TASK STATEMENT -
Take every line from the entries below that includes the word "Draw" and copy it.
== Segment start ==
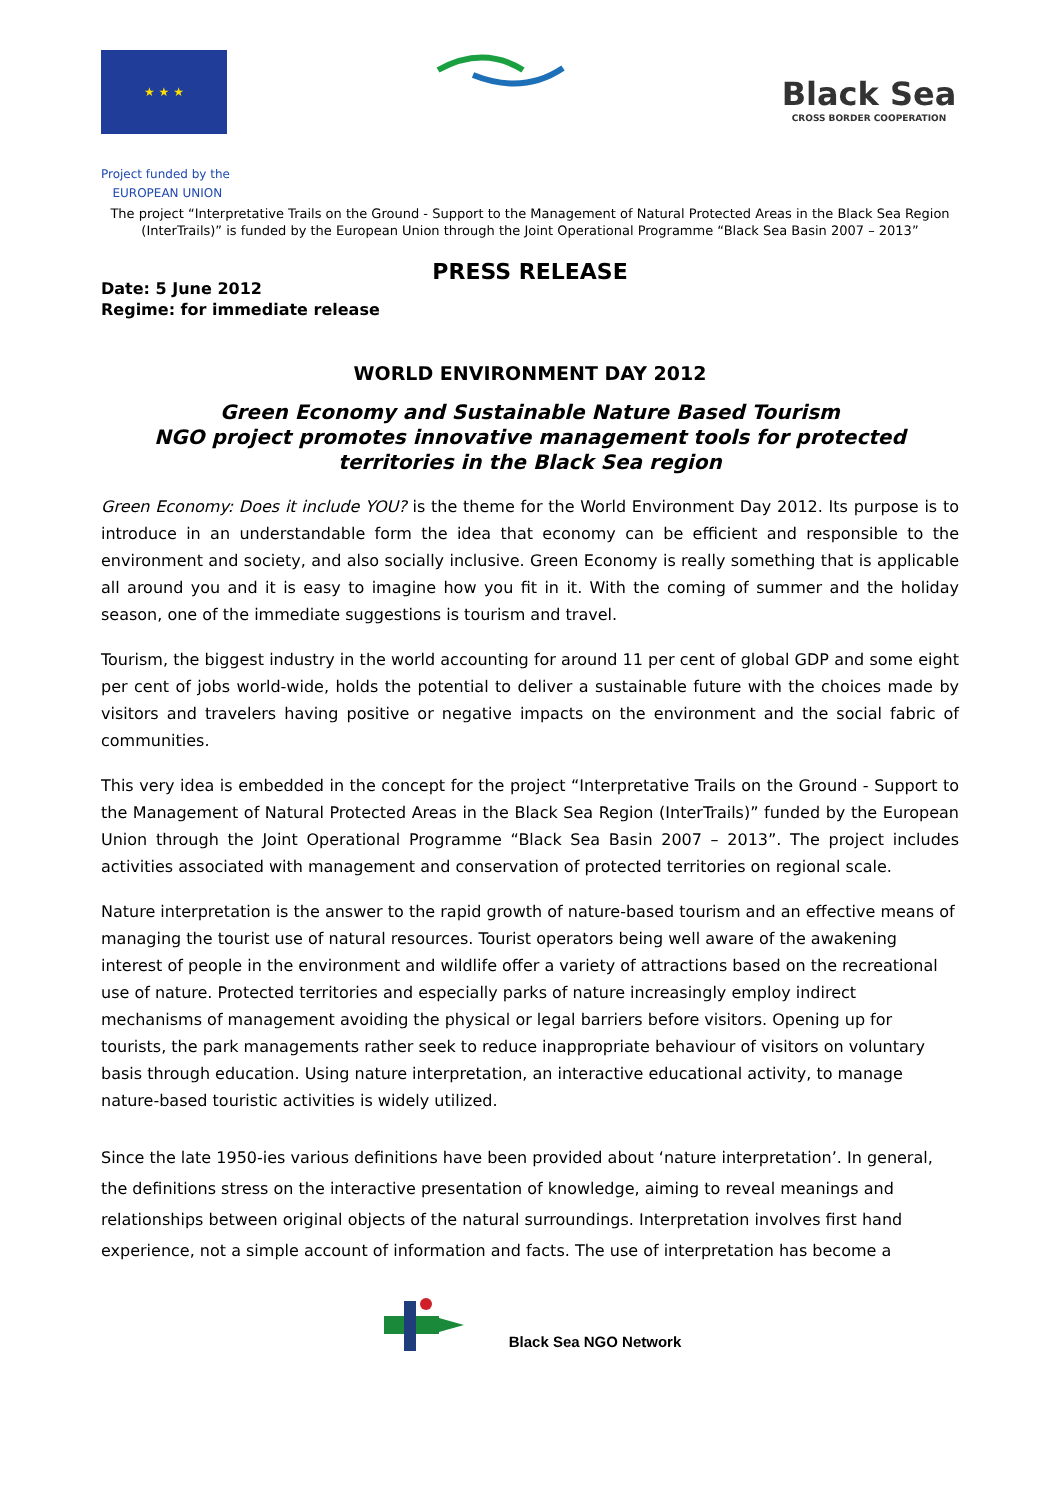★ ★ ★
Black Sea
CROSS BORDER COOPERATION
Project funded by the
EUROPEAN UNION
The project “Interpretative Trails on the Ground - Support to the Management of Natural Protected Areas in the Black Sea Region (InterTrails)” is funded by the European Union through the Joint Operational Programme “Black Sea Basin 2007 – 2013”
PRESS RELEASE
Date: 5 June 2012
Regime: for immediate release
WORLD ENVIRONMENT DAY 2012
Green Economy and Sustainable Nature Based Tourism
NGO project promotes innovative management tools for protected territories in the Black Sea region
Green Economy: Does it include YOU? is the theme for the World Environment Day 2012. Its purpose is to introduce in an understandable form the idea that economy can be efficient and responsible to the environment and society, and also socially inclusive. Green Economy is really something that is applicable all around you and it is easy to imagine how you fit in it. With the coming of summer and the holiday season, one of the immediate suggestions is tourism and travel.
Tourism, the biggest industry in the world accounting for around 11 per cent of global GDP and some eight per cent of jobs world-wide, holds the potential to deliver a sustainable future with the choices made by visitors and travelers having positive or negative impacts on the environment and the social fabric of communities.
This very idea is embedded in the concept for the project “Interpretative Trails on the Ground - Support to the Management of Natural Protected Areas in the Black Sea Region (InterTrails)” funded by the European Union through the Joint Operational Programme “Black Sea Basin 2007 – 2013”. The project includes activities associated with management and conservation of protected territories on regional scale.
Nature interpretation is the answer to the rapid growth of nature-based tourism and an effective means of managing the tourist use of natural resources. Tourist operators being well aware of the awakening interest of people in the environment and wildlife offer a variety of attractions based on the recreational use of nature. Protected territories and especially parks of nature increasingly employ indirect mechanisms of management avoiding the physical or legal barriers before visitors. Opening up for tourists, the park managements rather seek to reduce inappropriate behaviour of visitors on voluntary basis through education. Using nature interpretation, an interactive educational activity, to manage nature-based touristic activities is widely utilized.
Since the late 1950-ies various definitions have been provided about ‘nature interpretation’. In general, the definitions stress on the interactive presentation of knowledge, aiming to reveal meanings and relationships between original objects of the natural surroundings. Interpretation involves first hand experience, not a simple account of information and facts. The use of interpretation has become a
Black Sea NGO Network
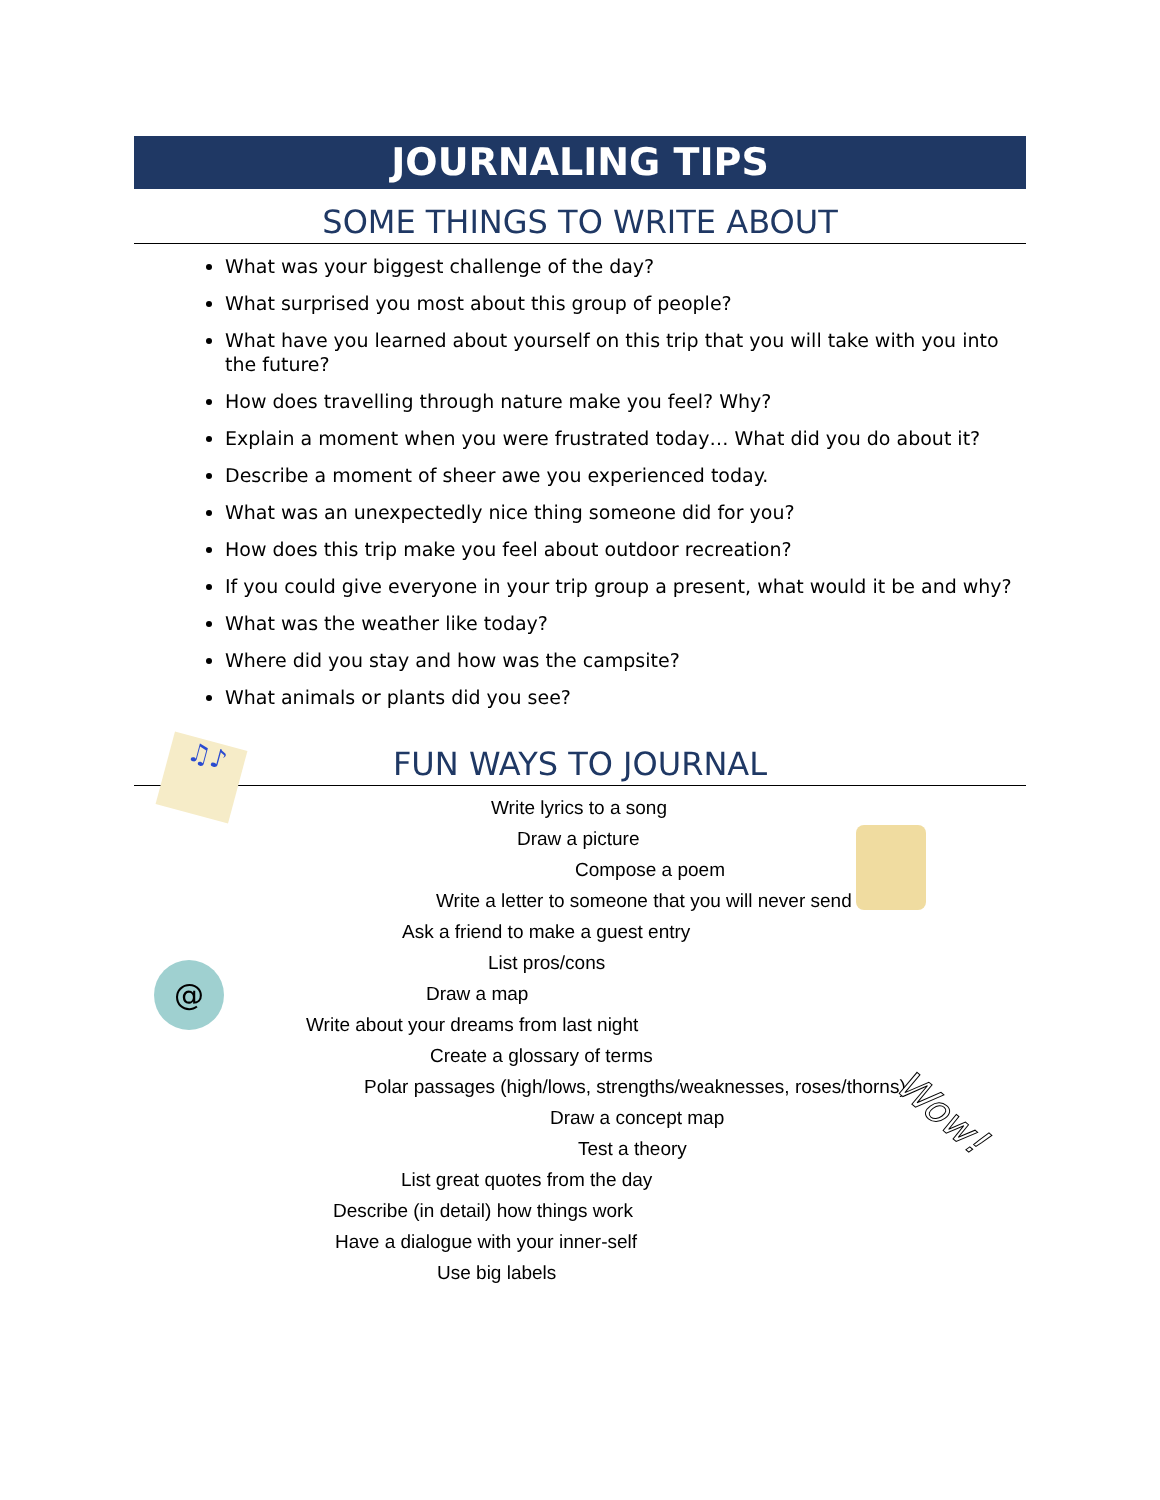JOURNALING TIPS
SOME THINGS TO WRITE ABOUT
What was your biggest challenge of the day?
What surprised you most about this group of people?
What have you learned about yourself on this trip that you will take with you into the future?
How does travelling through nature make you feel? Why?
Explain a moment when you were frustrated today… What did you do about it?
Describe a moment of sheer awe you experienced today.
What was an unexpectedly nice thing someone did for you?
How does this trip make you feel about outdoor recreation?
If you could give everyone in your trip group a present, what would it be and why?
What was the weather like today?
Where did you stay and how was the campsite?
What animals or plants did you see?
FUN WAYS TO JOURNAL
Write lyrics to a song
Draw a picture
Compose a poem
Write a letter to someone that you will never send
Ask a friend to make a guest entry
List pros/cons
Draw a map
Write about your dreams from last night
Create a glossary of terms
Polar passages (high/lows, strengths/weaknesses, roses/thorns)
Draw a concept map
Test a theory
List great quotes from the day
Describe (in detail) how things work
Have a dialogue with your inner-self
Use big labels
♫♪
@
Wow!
== Segment end ==
ANSWER BOX -
Draw a picture
Draw a map
Draw a concept map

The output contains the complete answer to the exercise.